Lewis : Dans les années 1890, quand le ragtime était très populaire, les clubs embauchaient à tour de bras des musiciens, mais rarement ceux qui savaient lire la musique… ils n’avaient pas le vrai rythme syncopé même s’ils jouaient les bonnes notes.
Country ou rockabilly ?
Lewis : Rockabilly, certainement pas. La country, sûr, est une influence majeure, mais notre truc c’est avant tout le rhythm ’n’ blues, purement et simplement.
Pourquoi ces influences du passé ?
Kitty : Mon père nous prenait sur ses genoux et jouait des chansons comme Going Up the Country que l’on a repris sur le premier album [Kitty, Daisy & Lewis, 2008]. Son propre père la lui chantait quand il était petit.
Piano, guitare, banjo, batterie, xylophone… Vous jouez tous de plusieurs instruments ?
Daisy : Enfin, moi, je ne sais pas jouer de guitare et Kitty ne sait pas se servir d’un xylophone.
Kitty : Quoi ?!
Daisy : Sois lucide. Pareil pour la batterie. Tu ne sais pas en jouer…

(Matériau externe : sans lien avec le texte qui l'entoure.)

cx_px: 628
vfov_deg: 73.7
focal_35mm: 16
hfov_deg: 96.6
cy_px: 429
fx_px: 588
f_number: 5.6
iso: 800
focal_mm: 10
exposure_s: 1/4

Lewis : Tu ne peux pas dire ça !
Vous vous engueulez souvent ?
Kitty : On a régulièrement des splits de dix minutes. Jusqu’à la prochaine blague.
Lewis, pas trop dur de trouver sa place entre deux sœurs ?

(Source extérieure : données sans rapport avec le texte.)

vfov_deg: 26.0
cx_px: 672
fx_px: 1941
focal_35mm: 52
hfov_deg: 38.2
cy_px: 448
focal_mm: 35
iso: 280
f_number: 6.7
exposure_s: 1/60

Lewis : Parfois, oui. Mais Daisy est la seule fille, en fait. Kitty a un pénis.
Kitty : Ah, ça devient drôle !
Vous enregistrez à l’ancienne, sans trop de numérique. C’est vintage ?
Lewis : J’ai plutôt l’impression de faire de la musique classique, c’est comme ça que je vois le blues, le jazz.

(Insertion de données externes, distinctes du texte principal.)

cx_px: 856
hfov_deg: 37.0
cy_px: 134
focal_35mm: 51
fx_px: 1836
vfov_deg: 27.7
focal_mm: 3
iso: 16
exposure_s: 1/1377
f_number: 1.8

Kitty : On découvre tout le temps des trucs nouveaux, ça n’a rien à voir avec quelque chose de figé.
Lewis : Notre son n’est juste pas moderne, ce qui ne le rend pas vintage pour autant.
Mais qu’est-ce que vous écoutez comme musique actuelle ?
Lewis : Rien de spécial… En fait, je ne suis pas fan de grand-chose.
Kitty : Aujourd’hui, c’est dur de trouver des gens qui ont un bon rapport à la musique. Même des légendes comme Chuck Berry, le groupe de scène n’est plus le même, c’est si décevant.
Daisy : Dans le mainstream, le truc c’est juste de devenir populaire. Prends Lady Gaga, c’est pour les médias, une histoire à vendre.
Lewis : Lady Gaga, c’est une célébrité, ça n’a rien à voir avec la musique.
Kitty : Je suis fan des Beatles, ils étaient mainstream mais c’était un vrai groupe. Je regrette, mais ce serait génial d’avoir des groupes à nouveau, des vrais !
On leur demande de jouer cette vieille scie de Going Up the Country qui fit le succès de Canned Heat en 1968. Lewis se redresse, Kitty sort un harmonica d’une jolie petite boîte de saltimbanque, Daisy respire un grand coup et prend le dessus avec sa voie sèche et rauque. I’m gonna leave this city / got to get away…
La fumée envoie au Paradis, chérie
Le paradoxe tient dans le morceau d’ouverture, Tomorrow, un ska façon Skatalites irrésistiblement dansant qui dit d’emblée ce vers quoi tend la famille Durham. Ce qui se passera demain est déjà là, dans cette cristallisation des classiques jazz et country que leurs gorges chaudes transforment en pépites à chaque accord joué et enregistré à l’ancienne. Pas la moindre cover, mais un style précis et enjoué qui se révèle exercice physique, variation entre chorégraphie ado et championnat olympique du flirt. Smoking in Heaven n’est ainsi que nuques renversées et baisers brûlants, irrésistible par sa nonchalance de puceaux-pucelles mordant la chair dure d’un rhythm ’n’ blues qui passe parfois par des ambiances soul (Messing with my Life) à des morceaux plus franchement country (You’ll be Sorry), des complaintes de jeune graduate (I’m Going Back) à des purs instrumentaux (l’impressionnant Smoking in Heaven). On comprend que ça fume au Paradis : humour, jeunesse et plis de pantalon impeccables, le plaisir s’inhale à la manière d’un parfait dandy londonien.